El resto del día era puro silencio, una vez marchado el panadero se iniciaba el juego de las medias frases apoyadas al sol de las esquinas y de las nostalgias escondidas detrás de los visillos. Cada cual a lo suyo, cada cosa en su lugar, ni una palabra de más, ni susurros se oían. Las casas de sillares como siglos, la iglesia como una fortaleza, el frontón vacío. Y las piedras, las piedras del río, de las calles, de la montaña.

La profundidad del tiempo

            –Fomo, ¿no temes al olvido, no echas de menos el tiempo?

            –No necesitas lo que nunca has tenido, mira este cielo, ahí arriba, ¿lo echas de menos en tu tierra?

–¿Y cómo escapáis aquí del pasado, del paso invisible del presente?, ¿cómo soportar tanto silencio, distinguir el día de la noche, la vida de los ausentes?

–Sube con tu mujer al bosque más alto, donde el camino junto al rio se estrecha y se convierte en sendero te encontrarás un prado alto, crúzalo y trepa por el roquedo en la umbría, entrarás en el bosque de hayedos plateados, busca siempre la oscuridad, no hay señales, no mires para atrás. Sabrás que has llegado porque de repente todo se detiene, hace frío y se escucha el silencio. No se ve el cielo porque luchan en lo alto los robles y las hayas antiguas.

Mientras ella se entretenía cogiendo hojas caídas y tomando fotos con su cámara nueva yo me senté en una pequeña vaguada, apoyé la espalda en un tronco y cerré los ojos. Sin duda ese era el corazón de la Soledad más remota. Donde no llegaban las águilas. Pareció durar una eternidad porque el tiempo no pasaba, ni se oía. Entonces recordé lo que estaba grabado en una madera a las afueras de la aldea.

“Cuando a la mañana la neblina toma el bosque, este se va cubriendo de olvido, lenta e imperceptible se eleva el silencio que dormía en sus laderas. Y cuando se disipa a la tarde, todo el valle parece flotar y queda impregnado por la memoria”.

Últimas mañanas

            –La última mañana no la vamos a ver.

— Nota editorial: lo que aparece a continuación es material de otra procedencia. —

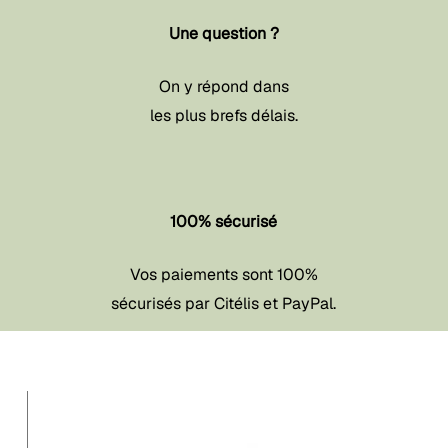
Une question ?
On y répond dans
les plus brefs délais.
100% sécurisé
Vos paiements sont 100%
sécurisés par Citélis et PayPal.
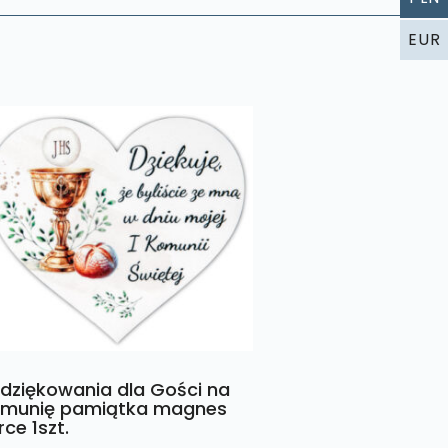
EUR
dziękowania dla Gości na
munię pamiątka magnes
rce 1szt.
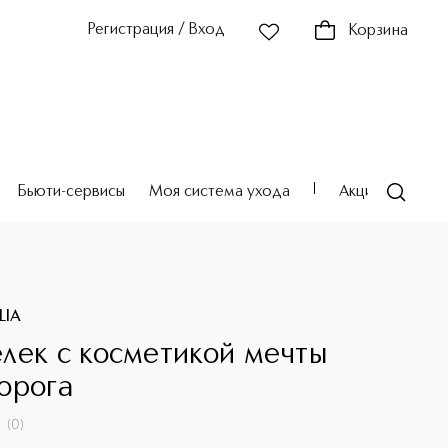
Регистрация / Вход
Корзина
Бьюти-сервисы
Моя система ухода
Акции
Театр
LIA
лек с косметикой мечты
орога
(
0
)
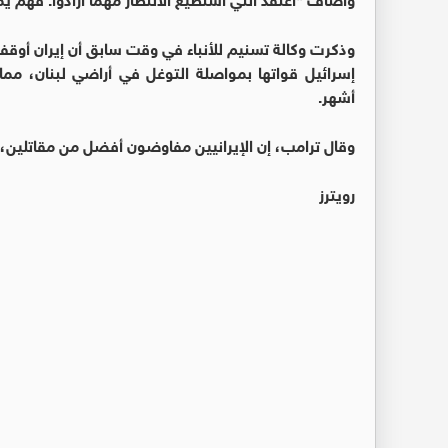
وذكرت وكالة تسنيم للأنباء في وقت سابق أن إيران أوقف
إسرائيل قواتها بمواصلة التوغل في أراضي لبنان، مما 
أشهر.
وقال ترامب، إن الإيرانيين مفاوضون أفضل من مقاتلين، ل
رويترز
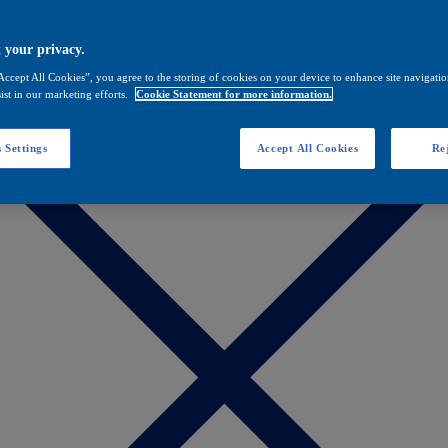
 your privacy.
Accept All Cookies”, you agree to the storing of cookies on your device to enhance site navigation
ist in our marketing efforts.
Cookie Statement for more information.
 Settings
Accept All Cookies
Rej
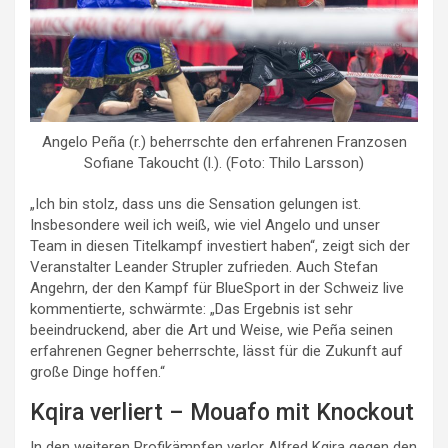
Angelo Peña (r.) beherrschte den erfahrenen Franzosen
Sofiane Takoucht (l.). (Foto: Thilo Larsson)
„Ich bin stolz, dass uns die Sensation gelungen ist.
Insbesondere weil ich weiß, wie viel Angelo und unser
Team in diesen Titelkampf investiert haben“, zeigt sich der
Veranstalter Leander Strupler zufrieden. Auch Stefan
Angehrn, der den Kampf für BlueSport in der Schweiz live
kommentierte, schwärmte: „Das Ergebnis ist sehr
beeindruckend, aber die Art und Weise, wie Peña seinen
erfahrenen Gegner beherrschte, lässt für die Zukunft auf
große Dinge hoffen.“
Kqira verliert – Mouafo mit Knockout
In den weiteren Profikämpfen verlor Alfred Kqira gegen den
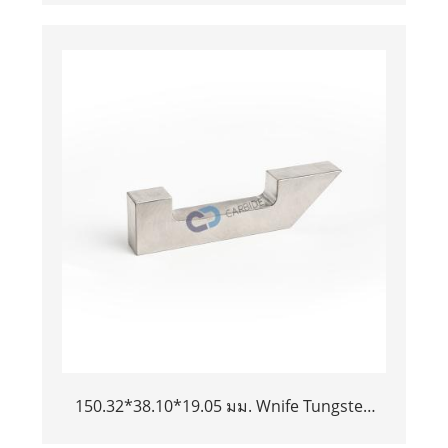
150.32*38.10*19.05 มม. Wnife Tungsten
Heavy Alloy bucking Bar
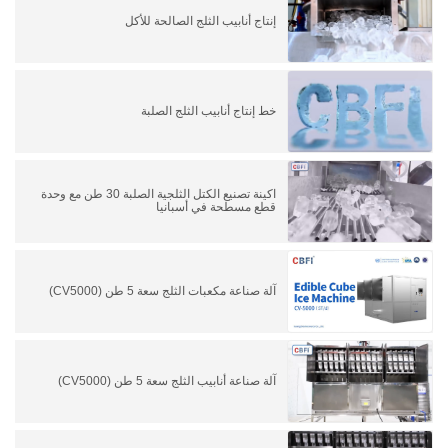
إنتاج أنابيب الثلج الصالحة للأكل
خط إنتاج أنابيب الثلج الصلبة
اكينة تصنيع الكتل الثلجية الصلبة 30 طن مع وحدة
قطع مسطحة في أسبانيا
آلة صناعة مكعبات الثلج سعة 5 طن (CV5000)
آلة صناعة أنابيب الثلج سعة 5 طن (CV5000)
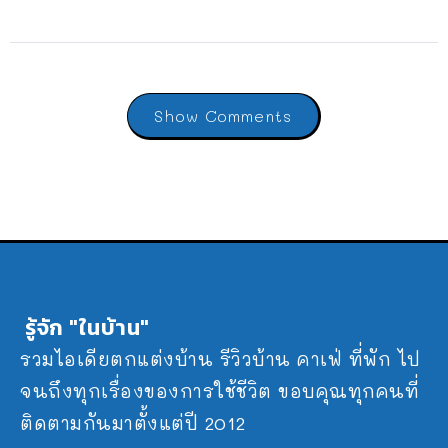
Show Comments
รู้จัก "ในบ้าน"
รวมไอเดียตกแต่งบ้าน รีวิวบ้าน คาเฟ่ ที่พัก ไป
จนถึงทุกเรื่องของการใช้ชีวิต ขอบคุณทุกคนที่
ติดตามกันมาตั้งแต่ปี 2012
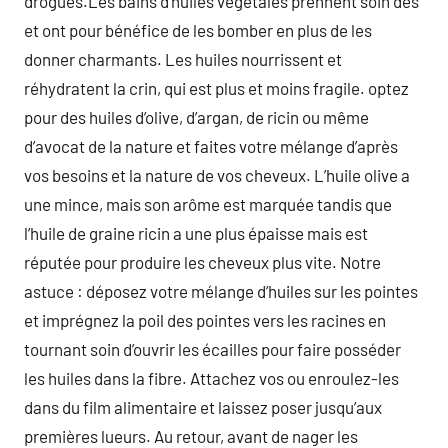
drogues.Les bains d’huiles végétales prennent soin des
et ont pour bénéfice de les bomber en plus de les
donner charmants. Les huiles nourrissent et
réhydratent la crin, qui est plus et moins fragile. optez
pour des huiles d’olive, d’argan, de ricin ou même
d’avocat de la nature et faites votre mélange d’après
vos besoins et la nature de vos cheveux. L’huile olive a
une mince, mais son arôme est marquée tandis que
l’huile de graine ricin a une plus épaisse mais est
réputée pour produire les cheveux plus vite. Notre
astuce : déposez votre mélange d’huiles sur les pointes
et imprégnez la poil des pointes vers les racines en
tournant soin d’ouvrir les écailles pour faire posséder
les huiles dans la fibre. Attachez vos ou enroulez-les
dans du film alimentaire et laissez poser jusqu’aux
premières lueurs. Au retour, avant de nager les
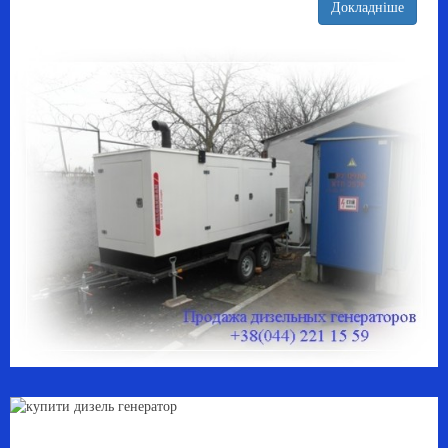
Докладніше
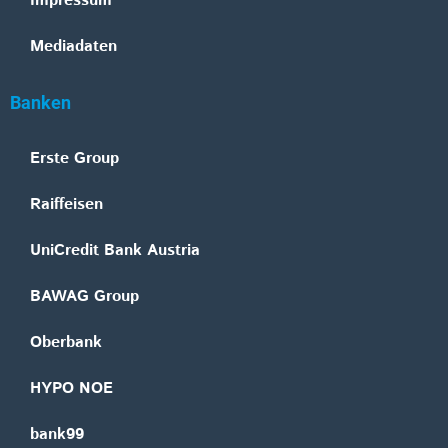
Impressum
Mediadaten
Banken
Erste Group
Raiffeisen
UniCredit Bank Austria
BAWAG Group
Oberbank
HYPO NOE
bank99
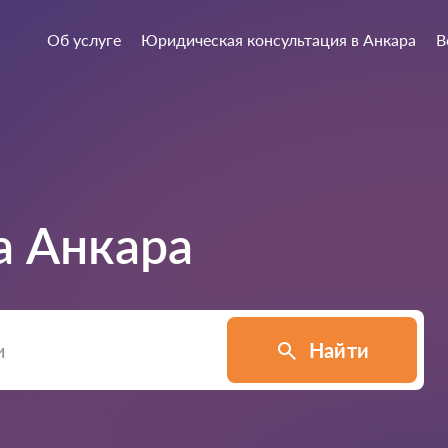
Об услуге
Юридическая консультация в Анкара
В
а
Анкара
Найти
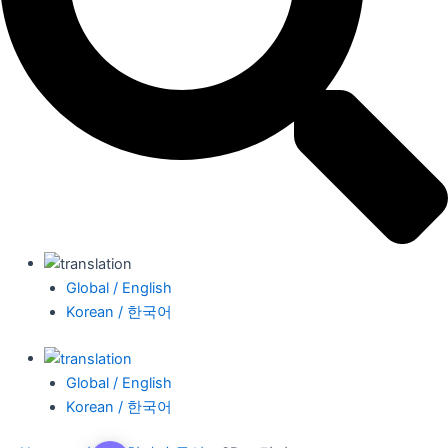
Global / English
Korean / 한국어
Global / English
Korean / 한국어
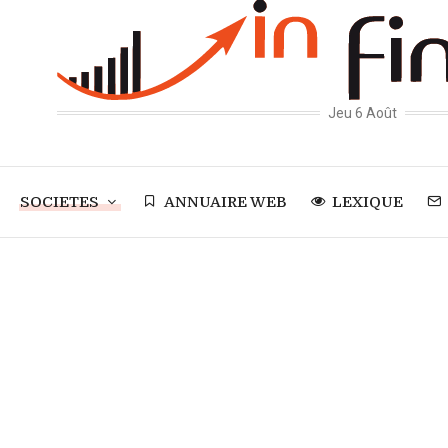
Jeu 6 Août
SOCIETES
ANNUAIRE WEB
LEXIQUE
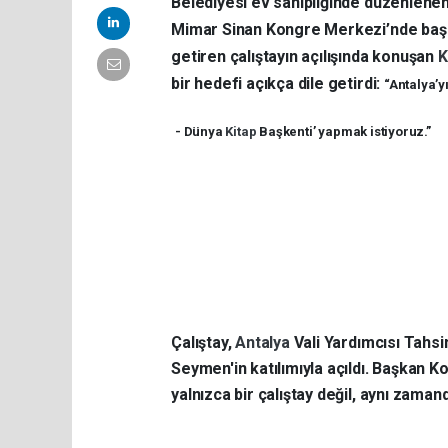
Belediyesi ev sahipliğinde düzenlenen
Mimar Sinan Kongre Merkezi’nde başla
getiren çalıştayın açılışında konuşan
K
bir hedefi açıkça dile getirdi:
“Antalya’
- Dünya
Kitap
Başkenti’ yapmak istiyoruz.”
Çalıştay,
Antalya
Vali Yardımcısı Tah
Seymen'in katılımıyla açıldı. Başkan 
yalnızca bir çalıştay değil, aynı zaman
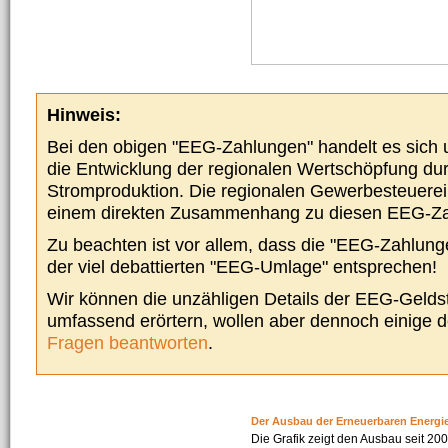
Hinweis:
Bei den obigen "EEG-Zahlungen" handelt es sich um
die Entwicklung der regionalen Wertschöpfung du
Stromproduktion. Die regionalen Gewerbesteuere
einem direkten Zusammenhang zu diesen EEG-Z
Zu beachten ist vor allem, dass die "EEG-Zahlunge
der viel debattierten "EEG-Umlage" entsprechen!
Wir können die unzähligen Details der EEG-Geldst
umfassend erörtern, wollen aber dennoch einige 
Fragen beantworten
.
Der Ausbau der Erneuerbaren Energi
Die Grafik zeigt den Ausbau seit 2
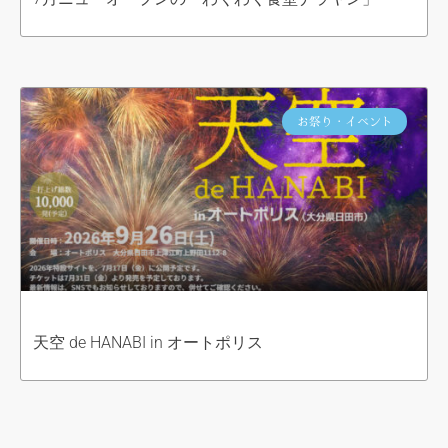
お祭り・イベント
天空 de HANABI in オートポリス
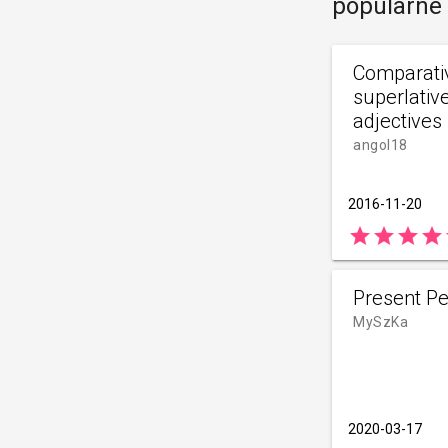
popularne
Comparati
superlative
adjectives
angol18
2016-11-20
star
star
star
star
s
Present Pe
MySzKa
2020-03-17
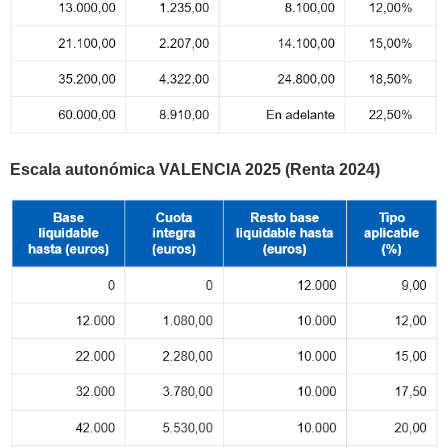
Escala autonómica VALENCIA 2025 (Renta 2024)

       –No hay últimas mañanas si no huyes del tiempo, si vives en la soledad buscada y no la encontrada por sorpresa.

Eso fue lo último que recuerdo, lo que creo que dijo cuando ya subía la ventanilla del coche, esa madrugada helada de mediados de agosto en la que al coche le costó arrancar. Las dos viejas seguían petrificadas en su galería, como si no hubiera pasado el tiempo. Idoia nos observaba con aire ausente desde el interior del colmado, con las manos resguardadas en el delantal.

Conducía mi mujer. Durante cientos de kilómetros solo oímos la rodadura del coche por la llanura. Este mundo es tan extraño que parece oscurecer solamente para que podamos soñar, que la luna grande se pasea por el cielo para hacernos sentir pequeños, y que los bosques hablan solo cuando te sientas en la profundidad de su silencio. Que los panaderos abren las puertas del cielo y reparten los recuerdos que cada cual encarga, en Soledad.


José María Sánchez Alfonso. Noviembre de 2014

2 comentarios:

Javier Lima dijo...

¡Excelente y evocador texto literario! Ya quiero leer la siguiente entrega por favor. ¡Enhorabuena Jose María!

Jose Maria dijo...

Muchas gracias Javi por la efusividad, no es un texto para todo el mundo porque es muy reflexivo y personal, por eso aprecio mucho que alguien pueda disfrutarlo. Un abrazo.